Wednesday 12 June: Gozo
We were met by our assigned driver, Jerry, but there were no other passengers and no other jeeps to make up a safari. But this turned to our advantage. We passed a jeep safari which was moving much more slowly than us. And they were restricted to a prescribed route. Since we were on our own, our itinerary was much looser. Jerry would take us anywhere on the island that suited us. Of course, we relied on his judgment.
Our first stop was The Gozo Heritage. In a converted farmhouse, one walks through a series of historical scenes of local history, from Neolithic man through World War II. It was an interesting introduction to Gozo.
Our tour-provided lunch was in Xlendi, an old fishing village changed in recent years from a peaceful, beguiling spot to a tourist resort. Like Capri and many other such places around the world, it is best visited at dawn or dusk when the day trippers are gone. The landlocked bay with blue-green waters was not too crowded during our short stay. We climbed steps on a cliff-side for a beautiful view of the bay and its swimmers and scuba divers. Had we followed the path further, we would have come on Carolina's Cave where Dominican nuns once swam and frolicked in seclusion.
The current town below is a rather sleepy place, with one traffic light (they once had two but it slowed traffic too much) and two police stations (one of which is open only 30 minutes a day). The heart of Victoria is the town square. Called Pjazza Indipendenza or It-tock (meeting place), it is where residents gather to gossip and relax. Behind this ficus-ringed square, we visited St George's Basilica, the original parish church which dates to 1678.

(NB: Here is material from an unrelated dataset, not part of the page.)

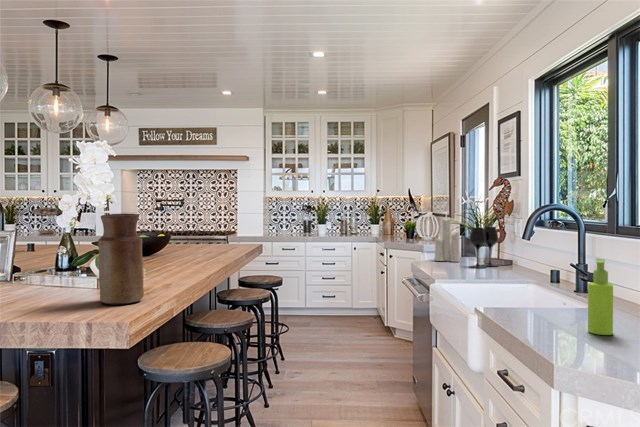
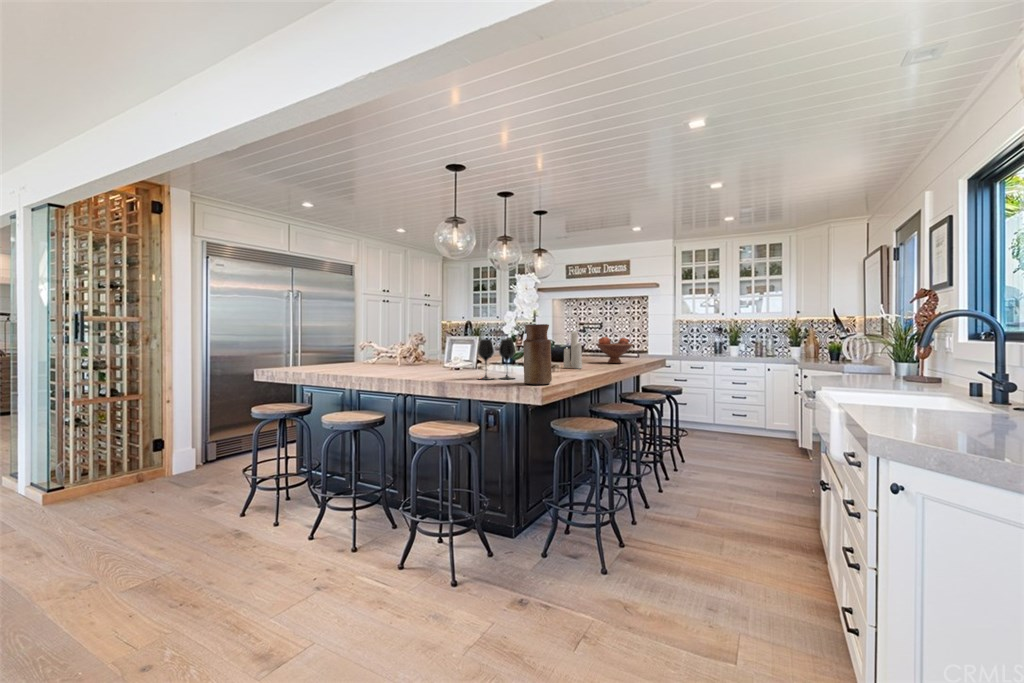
candle: present [434,215,460,262] -> present [563,331,582,369]
fruit bowl: none [187,220,232,253] -> present [597,337,633,363]
wine glass: present [469,227,498,268] -> present [478,339,515,380]
soap dispenser: present [588,259,613,335] -> none [925,357,953,428]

The most fascinating visit of our day is not found in any guidebook. Jerry took us to see an old friend, a retired mechanic and World War II veteran whose hobby is repairing old machines, such as a 1875 oil pump, and various pieces of army and air force equipment. All sorts of interesting gadgets spring to life at the push of a button, a yank of a cord, or a twist of a valve. This has been his hobby for over fifty years and his large shop and yard are a treasure trove of old machines, engines, and vehicles. Living out back in a couple old World War II vehicles are his chickens and roosters, which provide eggs and one chicken dinner each week. We spent a marvelous hour with him. He wouldn't take any money for himself but was pleased that we put some money into a donation jar for the disabled.
We enjoyed our day on Gozo with Jerry. He was pleasant, informative about the island, and
full of suggestions of places to visit but willing to let us choose our own itinerary. The
tour ended about 5:00 and we ferried back to Malta.